When driving through the countryside and seeing mud hits with satellite dishes
on them and their inhabitants with cell phones it seems like a perfect example
of the cultural clash.

It's even present with the more modern/forward-thinking people. For example,
the interpreters on our team who didn't practice Ramadan were (severely)
looked down upon by those who did. There's no real separation between cultural
identity and religious identity. Unfortunately, I see the same thing here in
America (thankfully to a lesser extent) where people seem to believe that
ethics and morals come from religion and unintentionally (or not) force their
religious beliefs on others.

Anyway, the saddest thing is that these are really great people but the
archaic cultural expectations are suffocating. Even if they don't truly
believe it, they have to pretend they do in public. It's a shame-based culture
([http://en.wikipedia.org/wiki/Shame_society](http://en.wikipedia.org/wiki/Shame_society)).
The weak seem to follow it blindly while those who are most likely to take a
step forward suffer the consequences. Though to a much lesser degree I saw
some similarities to my upbringing (13 years of Catholic school, K-12 (guilt-
based:
[http://en.wikipedia.org/wiki/Guilt_society](http://en.wikipedia.org/wiki/Guilt_society))
with the same guilt and archaic expectations.

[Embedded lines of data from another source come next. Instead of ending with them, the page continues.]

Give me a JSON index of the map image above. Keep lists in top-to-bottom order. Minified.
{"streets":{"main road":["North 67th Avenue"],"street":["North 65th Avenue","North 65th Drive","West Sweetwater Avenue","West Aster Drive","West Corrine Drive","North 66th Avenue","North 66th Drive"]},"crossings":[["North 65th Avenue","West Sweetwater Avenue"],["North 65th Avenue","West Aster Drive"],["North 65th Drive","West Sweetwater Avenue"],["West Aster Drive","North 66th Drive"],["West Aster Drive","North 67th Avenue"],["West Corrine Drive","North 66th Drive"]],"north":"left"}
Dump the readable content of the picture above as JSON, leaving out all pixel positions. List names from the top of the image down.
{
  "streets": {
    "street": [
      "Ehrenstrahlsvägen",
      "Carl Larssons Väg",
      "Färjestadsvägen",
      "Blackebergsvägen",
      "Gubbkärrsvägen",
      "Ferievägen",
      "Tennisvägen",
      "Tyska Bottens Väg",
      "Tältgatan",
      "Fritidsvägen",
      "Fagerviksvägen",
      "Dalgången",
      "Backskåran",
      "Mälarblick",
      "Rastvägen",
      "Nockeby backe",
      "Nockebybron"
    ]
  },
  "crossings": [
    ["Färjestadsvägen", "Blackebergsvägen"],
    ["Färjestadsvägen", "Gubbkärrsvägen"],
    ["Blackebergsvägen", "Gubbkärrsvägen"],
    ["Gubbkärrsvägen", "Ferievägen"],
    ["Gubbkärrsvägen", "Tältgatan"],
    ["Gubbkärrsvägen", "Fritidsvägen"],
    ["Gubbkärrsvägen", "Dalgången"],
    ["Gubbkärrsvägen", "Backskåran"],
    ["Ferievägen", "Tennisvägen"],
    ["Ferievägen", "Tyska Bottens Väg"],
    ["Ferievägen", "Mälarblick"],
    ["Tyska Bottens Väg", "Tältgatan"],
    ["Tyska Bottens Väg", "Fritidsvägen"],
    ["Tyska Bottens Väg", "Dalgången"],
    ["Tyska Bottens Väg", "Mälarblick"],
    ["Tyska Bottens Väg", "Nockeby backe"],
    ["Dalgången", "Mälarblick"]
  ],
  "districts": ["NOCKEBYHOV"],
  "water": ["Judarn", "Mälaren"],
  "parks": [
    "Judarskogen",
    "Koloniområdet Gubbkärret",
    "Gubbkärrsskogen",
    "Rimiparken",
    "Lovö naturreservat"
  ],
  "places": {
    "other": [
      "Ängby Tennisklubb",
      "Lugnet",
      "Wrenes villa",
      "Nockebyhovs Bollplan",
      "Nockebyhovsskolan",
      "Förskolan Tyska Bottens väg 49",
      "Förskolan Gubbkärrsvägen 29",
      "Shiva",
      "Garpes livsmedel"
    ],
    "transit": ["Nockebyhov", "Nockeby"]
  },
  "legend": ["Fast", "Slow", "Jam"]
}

Thankfully I think we're moving away from all of this, but as long as people
are dying over stupid shit and kids can't be themselves it's not soon enough.
And even though we have a little bit of this in America it really is awesome
that everyone can openly express themselves. I don't think this kind of
freedom, diversity, and tolerance exists anywhere else in the world with such
a large population. I guess it just means more to me now since I've seen the
alternative, because I never noticed it before.

------
fumigatecvg
Even in 2013 this is happening on Earth, what a shame to humanity.